Вера влила в меня горькую микстуру и споила стакан воды.
         — Трясёт всю, — говорил где-то рядом Санчес.
         — Стресс, что вы хотите. Укройте, мёрзнет, — командным голосом отозвалась Вера. Она, наверное, старшая медсестра, только они так могут говорить. Зло и в тоже время правильно. И свет они выключают, когда их не просят.
         Тело моё содрогалось. Зубы стучали и дрожали губы. Меня укутали в одеяло.

 Неожиданно холод отступил, и я почувствовала, как становится тепло и спокойно.

 Я сидела на его коленях в тисках сильных рук. И длинные мужские пальцы гладили меня по голове. От Александра пахло нашим деревенским домом. И сквозь дедовский свитер просачивался запах мужчины. Горьковатый, терпкий аромат, который пролез в мои ноздри, и я вздрогнула от удовольствия, что разлилось внизу живота и пустило по телу приятную истому.
         — Прости меня, — как в бреду сказала я.
         — За что? — печально усмехнулся он.
         — Ты показался мне вначале очень страшным. А теперь я понимаю, что ты просто страшно красивый.
         Он ничего не ответил, я чувствовала, как он тихо смеётся.
         — Давай-ка ляжем.
         Санчес уложил меня в постель, укрыл простыней, сверху двумя шерстяными одеялами. Он лёг рядом. Полежал от силы минутку, а потом сгрёб в объятия, аккуратно уложив мою голову себе на грудь. И я услышала, как неровно бьётся его сердце, как он размеренно дышит. Пальцы его путались в моих нечёсаных волосах, теребили пряди. И я успокоилась. Мне стало так хорошо и приятно, что почувствовала, сонливость. Но так хотелось с Александром больше времени провести. Поговорить, что ли.
         — Ты говоришь на мексиканском языке? — прошептала я.
         — Испанский — родной язык в Мексике, — усмехнулся он.
         — А-а, другое дело, — закрыла глаза и улыбнулась.
         — Ты знаешь что-нибудь на испанском? — с любопытством прохрипел мужчина. Всё-таки простыл после такого купания.
         — Al huele pido rosa?   — хихикнула я.
         Он рассмеялся в голос. Я оторвала голову от его содрогающейся груди и посмотрела на лицо, которого в темноте было почти не видно, но мелькали белые зубы.
         — «Al» убираем и переводим как «пахнет розовым», — хохотал Санчес. — Неплохо для начала.

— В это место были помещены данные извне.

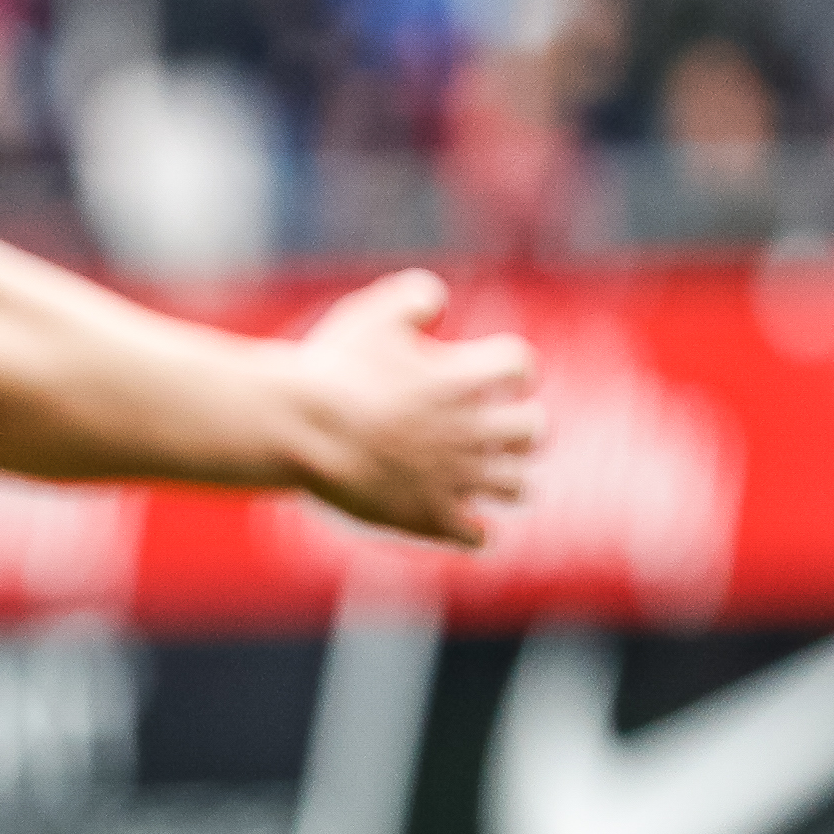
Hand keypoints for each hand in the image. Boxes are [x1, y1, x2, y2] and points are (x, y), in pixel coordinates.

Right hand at [285, 270, 540, 548]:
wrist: (298, 431)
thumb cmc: (331, 371)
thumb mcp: (371, 316)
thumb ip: (414, 297)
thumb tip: (437, 299)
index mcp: (467, 380)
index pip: (522, 367)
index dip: (508, 368)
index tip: (487, 373)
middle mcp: (474, 431)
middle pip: (534, 429)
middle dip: (516, 425)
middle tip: (490, 426)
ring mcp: (455, 479)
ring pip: (518, 487)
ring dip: (505, 478)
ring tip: (480, 474)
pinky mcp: (429, 517)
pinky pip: (478, 536)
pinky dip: (473, 529)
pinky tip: (455, 519)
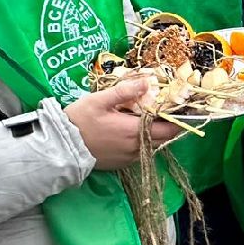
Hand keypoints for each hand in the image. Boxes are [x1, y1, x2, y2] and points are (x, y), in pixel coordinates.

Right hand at [65, 78, 183, 170]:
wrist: (60, 148)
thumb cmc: (79, 121)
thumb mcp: (99, 100)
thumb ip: (125, 91)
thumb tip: (148, 81)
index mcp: (135, 131)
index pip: (170, 128)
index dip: (179, 117)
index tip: (183, 106)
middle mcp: (137, 147)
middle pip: (165, 138)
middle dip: (170, 124)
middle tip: (167, 109)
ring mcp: (130, 158)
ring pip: (154, 146)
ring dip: (157, 133)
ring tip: (152, 117)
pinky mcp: (122, 164)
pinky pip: (142, 152)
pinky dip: (145, 141)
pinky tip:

         Он провёл по моему лицу пальцем. От такого прикосновения, как от электричества, разряды по всему телу. Такой трепет меня посетил. Я почувствовала, как потяжелели мои губы, захотелось целоваться. Но решительности у меня на этот счёт никогда не хватало.
         — Ты женат? — спросила я, покусывая непослушные губы, чтобы не зудели мне тут и не требовали непотребства. Темно, и он не увидит, как сильно я при таком вопросе краснею. Но палец, что проезжался от виска к губам, наверное, выдаст, что я прямо горю от стыда и эмоций.
         — Нет, — прошептал Александр.
         — Почему? Ты же такой взрослый, — недопонимала я. — Или ты из тех, кто старается не жениться, а имеет десяток любовниц?
         — Вообще-то некогда, — он сказал это чуть ли не с обидой. — Из Мексики я приехал в июле. Здесь так работой загрузили, что это был единственный выходной, вот буквально вчера. И…
         — И? — допытывалась я.
         — Может, я тебя ждал.
         Интересно, он покраснел при этих словах? Вряд ли мужчины в двадцать девять умеют краснеть.
         — Ага, верю, — я слезла с него и легла рядом.
         Только глаза закрыла, а там я в белом платье и Санчес в национальном мексиканском костюме целуемся и обмениваемся кольцами.
         — Верь, — тихо сказал он. — Похоже, что это правда.